Un certificat médical initial a été établi le 5 mars 2015 faisant état d’un “traumatisme sonore à l’oreille gauche et d’une surdité brutale”.
Le 6 mars 2015, la Société EDF a transmis à la CPAM d’Indre et Loire une déclaration d’accident de travail.
Après avoir diligenté une enquête, la CPAM d’Indre et Loire a refusé de prendre en charge l’accident au titre de la législation professionnelle.
Après contestation de Madame [K], la commission de recours amiable a infirmé la décision de la CPAM d’Indre et Loire.
Par courrier du 15 septembre 2015, la CPAM d’Indre et Loire a notifié à la Société EDF une décision de prise en charge de l’accident au titre de la législation relative aux risques professionnels.

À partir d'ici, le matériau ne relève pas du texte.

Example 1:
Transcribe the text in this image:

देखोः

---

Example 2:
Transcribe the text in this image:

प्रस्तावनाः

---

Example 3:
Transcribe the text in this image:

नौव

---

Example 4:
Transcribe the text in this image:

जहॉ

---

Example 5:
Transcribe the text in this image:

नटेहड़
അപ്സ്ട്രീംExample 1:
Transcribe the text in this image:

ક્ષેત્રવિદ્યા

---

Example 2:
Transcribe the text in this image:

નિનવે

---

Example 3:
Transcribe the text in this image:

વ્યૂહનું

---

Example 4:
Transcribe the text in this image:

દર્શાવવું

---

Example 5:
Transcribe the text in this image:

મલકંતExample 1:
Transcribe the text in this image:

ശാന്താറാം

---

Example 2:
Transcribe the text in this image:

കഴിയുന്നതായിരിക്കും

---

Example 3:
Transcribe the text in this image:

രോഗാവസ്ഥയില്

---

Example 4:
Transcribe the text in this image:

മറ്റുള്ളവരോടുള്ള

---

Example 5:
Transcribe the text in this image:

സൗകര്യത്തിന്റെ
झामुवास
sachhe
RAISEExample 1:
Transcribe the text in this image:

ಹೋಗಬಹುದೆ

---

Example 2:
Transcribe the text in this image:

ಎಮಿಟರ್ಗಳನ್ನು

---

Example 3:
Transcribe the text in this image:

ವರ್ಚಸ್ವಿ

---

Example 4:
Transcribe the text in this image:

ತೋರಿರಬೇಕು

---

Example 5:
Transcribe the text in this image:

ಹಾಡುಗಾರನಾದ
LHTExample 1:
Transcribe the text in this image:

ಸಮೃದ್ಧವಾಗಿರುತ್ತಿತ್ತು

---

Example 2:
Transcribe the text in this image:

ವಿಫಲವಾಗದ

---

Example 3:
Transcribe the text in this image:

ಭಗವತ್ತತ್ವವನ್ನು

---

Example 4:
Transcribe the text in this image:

L’état de Madame [K] a été déclaré consolidé le 30 mars 2016 et un taux d’incapacité de 7% lui a été attribué.
Par requête déposée le 18 avril 2019, Madame [K] a saisi le Pôle social du Tribunal de Grande Instance de TOURS pour voir reconnaître la faute inexcusable de son employeur, la Société EDF.
Par jugement du 9 novembre 2020, le tribunal a :
— jugé que la société EDF, en sa qualité d’employeur, a commis une faute inexcusable à l’occasion de l’accident dont a été victime Madame [U] [K] le 3 mars 2015 ;
— prononcé la mise hors de cause de la CPAM d’Indre et Loire et déclaré le présent jugement commun à la Caisse Nationale des Industries Electriques et Gazières (CNIEG), qui procédera à l’avance des frais indemnisant les préjudices personnels de l’assurée et en procédera à la récupération auprès de l’employeur sur le fondement des articles L452-2 et L452-3 du code de la sécurité sociale ;
— dit que la Caisse Nationale des Industries Electriques et Gazières (CNIEG) versera directement à Madame [K] les sommes dues au titre de la majoration de la rente et de la provision ;
— alloué à Madame [U] [K] une indemnité provisionnelle de 4.000 € à valoir sur l’indemnisation définitive de son préjudice corporel, et dit que la Caisse Nationale des Industries Electriques et Gazières (CNIEG) devra en faire l’avance, à charge pour la société EDF de la rembourser à la caisse ;
— condamné la société EDF à payer à Madame [U] [K] la somme de 1200 euros au titre de l’article 700 du code de procédure civile.
Le jugement du 9 novembre 2020 a été confirmé par un arrêt de la Cour d’Appel d’ORLEANS du 27 septembre 2022. La Société EDF a été condamnée à payer à Madame [K] une somme de 1.500 € en application de l’article 700 du Code de procédure civile.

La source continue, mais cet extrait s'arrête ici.